Mark Bostridge

Princesses of Parallelograms

She seems to be credited with inventing most things, including the CD and the microchip. Even Alan Turing named one of his basic principles after her

issue 17 March 2018

It’s more than 160 years since the death of the computer pioneer Ada Lovelace, Charles Babbage’s ‘enchantress of numbers’ and self-proclaimed ‘bride of science’. Not the least of Lovelace’s fascination is the way in which her reputation and the claims for her significance have fluctuated so wildly during that time.

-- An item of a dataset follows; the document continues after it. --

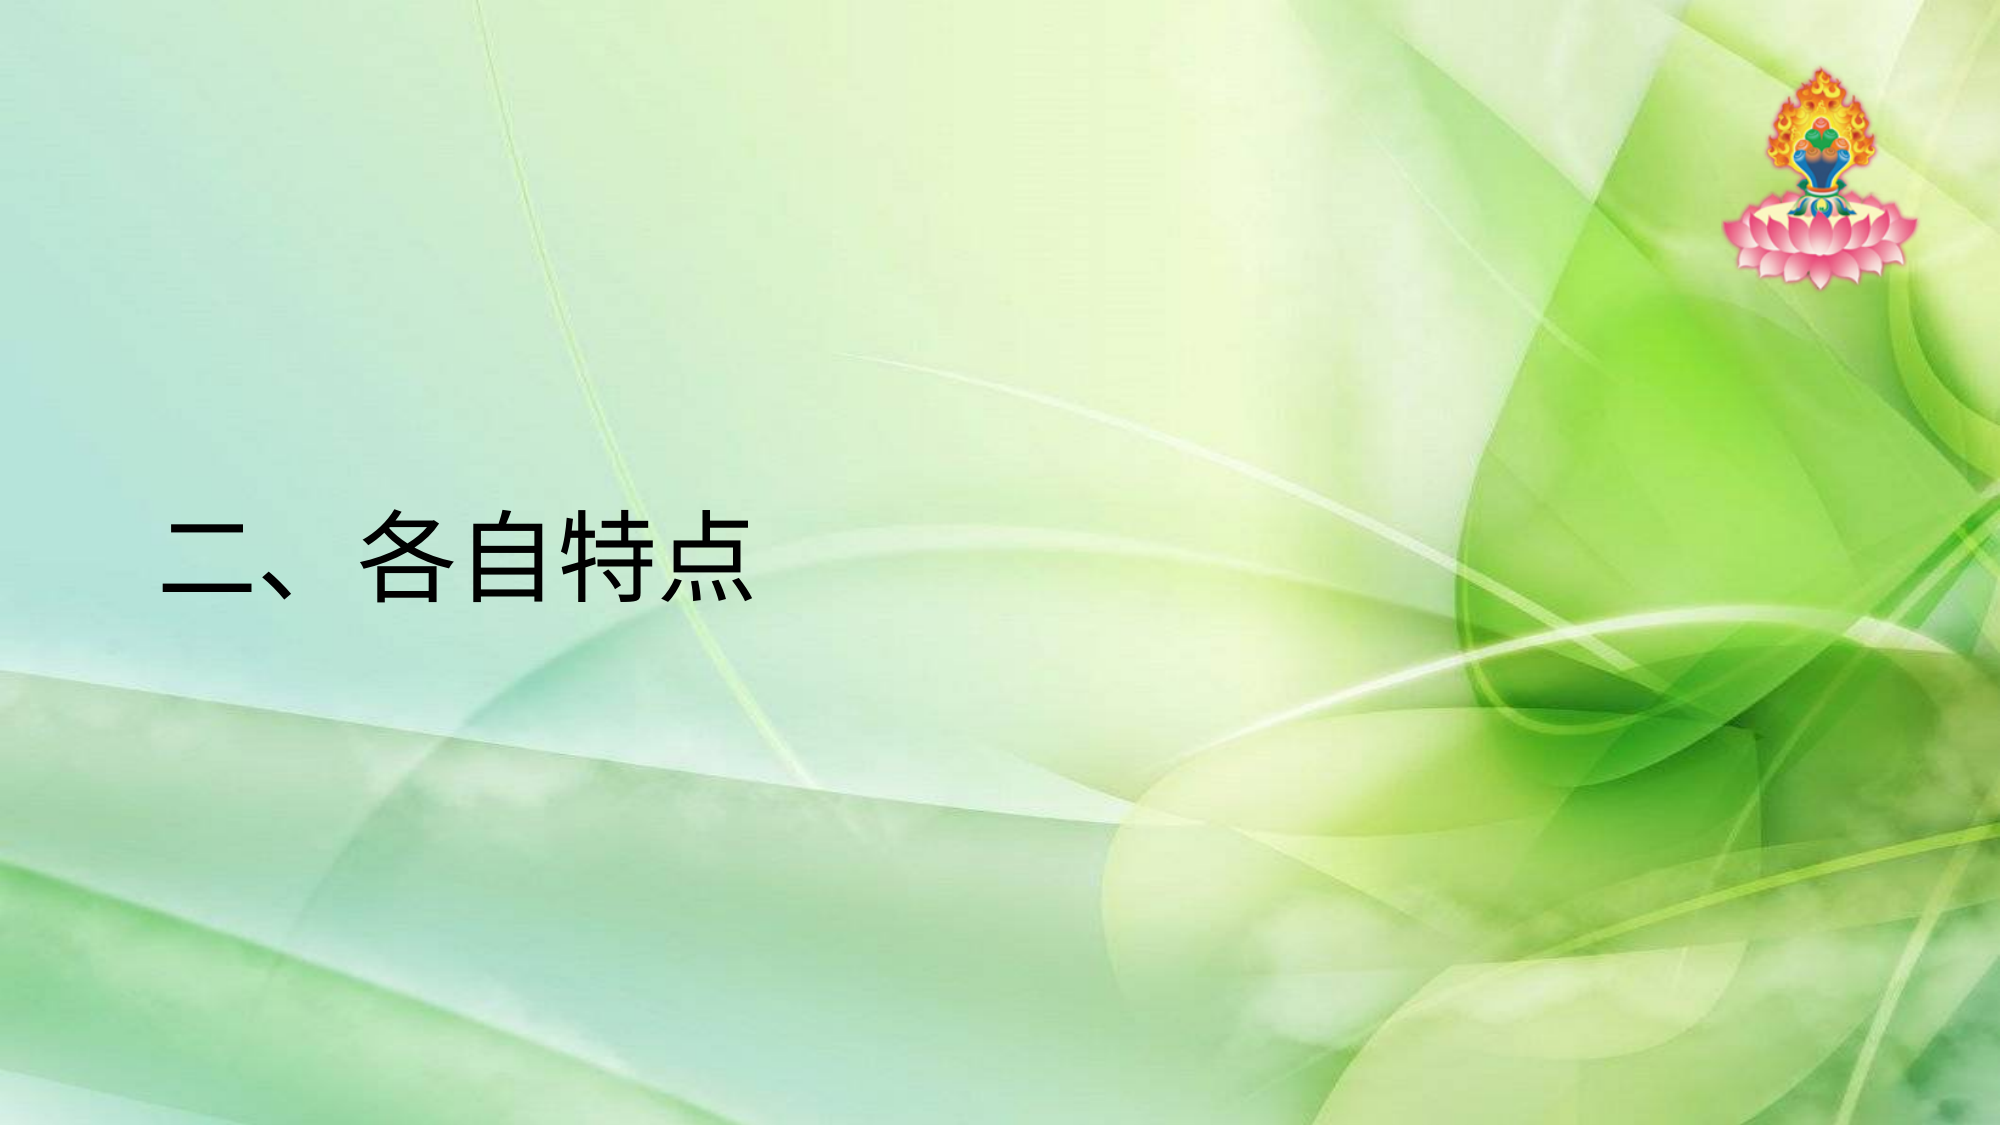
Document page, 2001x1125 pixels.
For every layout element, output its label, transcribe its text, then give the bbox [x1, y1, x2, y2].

picture [0, 0, 2000, 1125]
title 二、各自特点 [142, 453, 1868, 672]
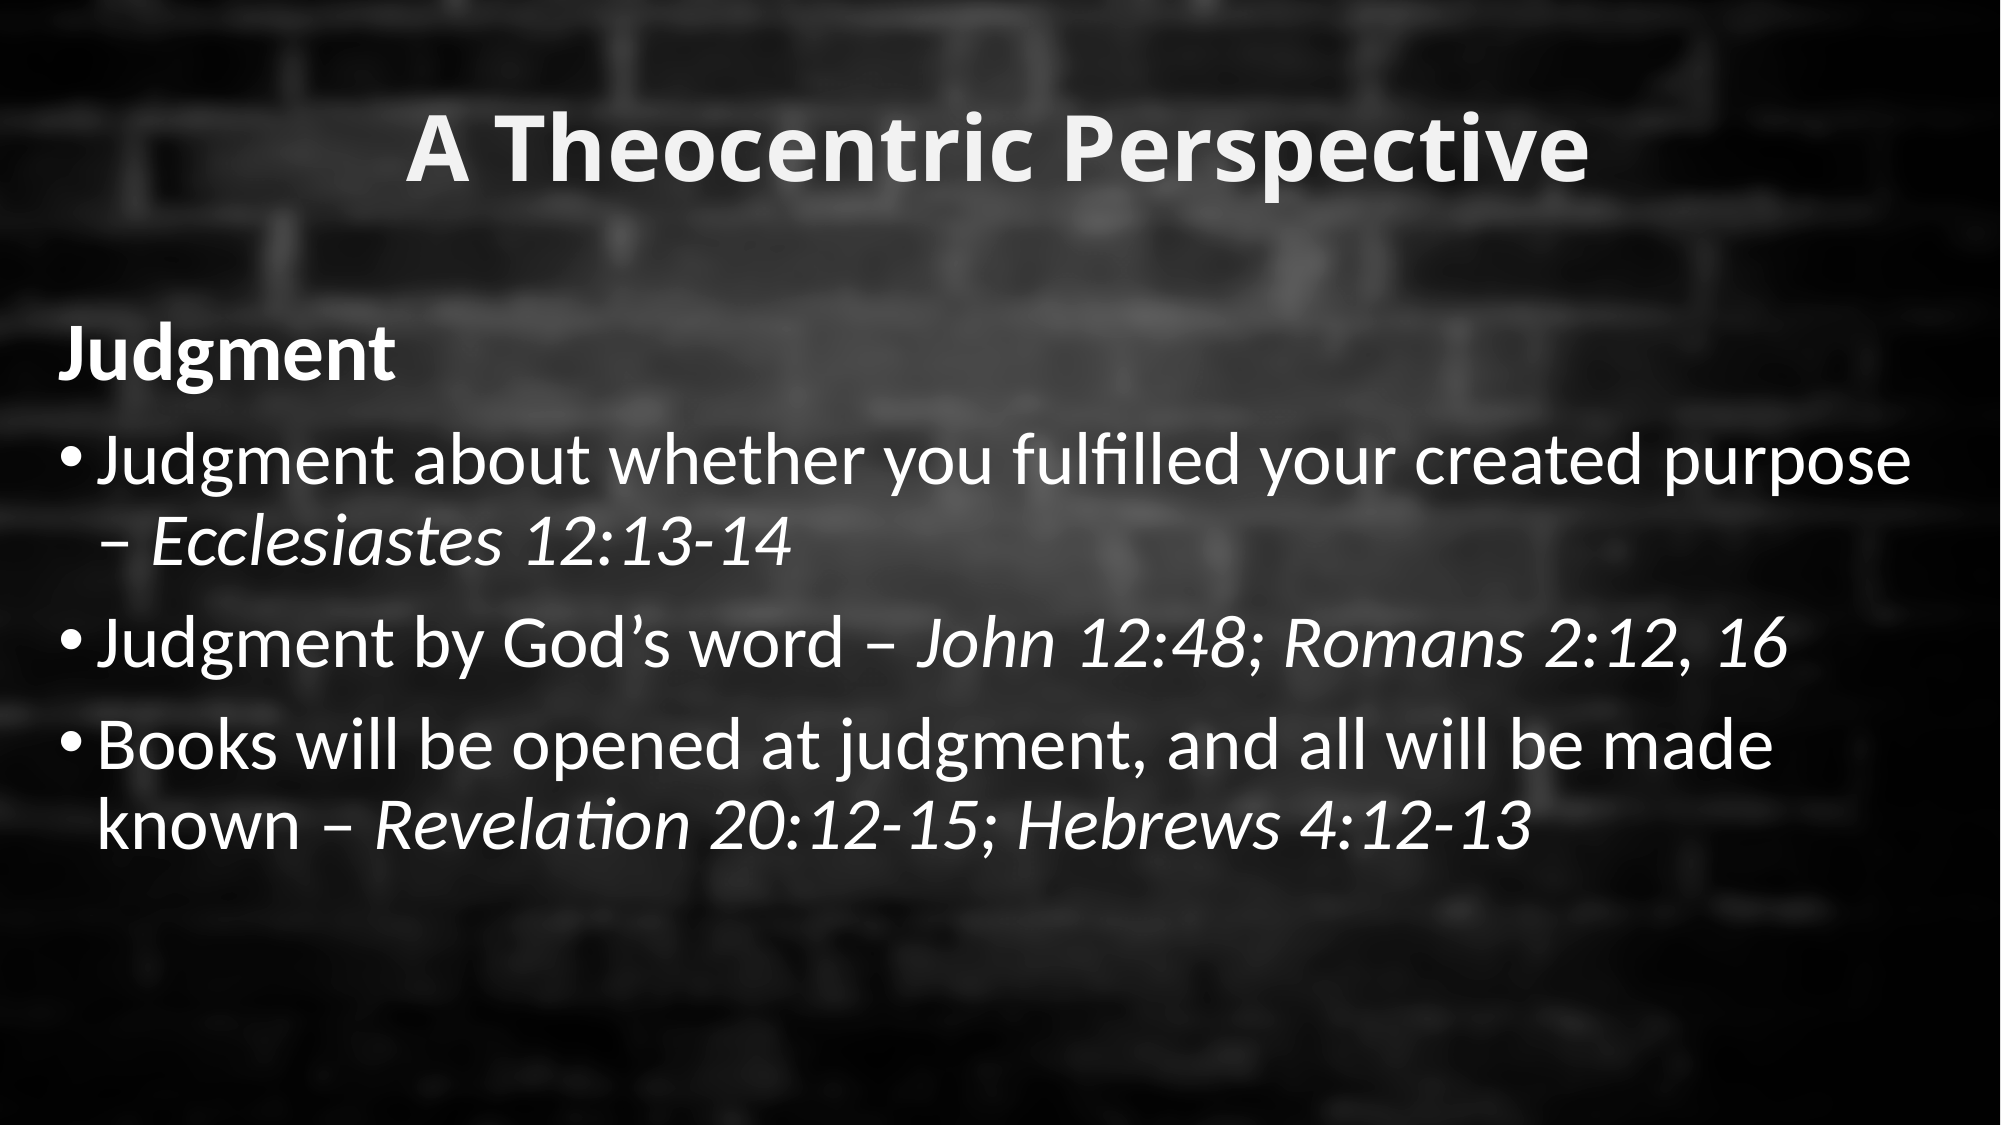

She’s been hailed for her understanding of the potential of Babbage’s unbuilt Analytical Engine and for her far-reaching vision of the role of the technology of the future. This has unfortunately led to her being credited with everything from the invention of the CD to the foundation of Silicon Valley. Alan Turing, no less, called one of his basic principles after her — ‘Lady Lovelace’s Objection’ — deriving from her crucial insight that artificial intelligence cannot originate anything. In the late 20th century, the US Department of Defense named a programming language in her memory, while one of Tom Stoppard’s most engaging creations, Thomasina, in his play Arcadia, an ill-fated, mathematical prodigy, was apparently inspired by her.

At the other end of the scale, Ada’s mathematical skills have been widely denigrated. She’s been dismissed as a charlatan and for being as mad as a hatter. She’s also been resurrected as a character in ITV’s execrable drama series Victoria.

Recently, a small group of Oxford mathematicians and historians of mathematics analysed Lovelace’s surviving papers, specifically the correspondence course she took with one of the leading mathematicians of the 1840s, Augustus de Morgan. They reached the conclusion that while Lovelace showed plenty of potential as a mathematician, her true strength lay in her extraordinary capacity to take on large, over-arching ideas and interpret them not only boldly but imaginatively. Among her many mercurial talents, Lovelace possessed the gift of what she described as ‘the combining faculty’, the ability to see points in common ‘between subjects having no apparent connexion, & hence seldom or never brought into juxtaposition’.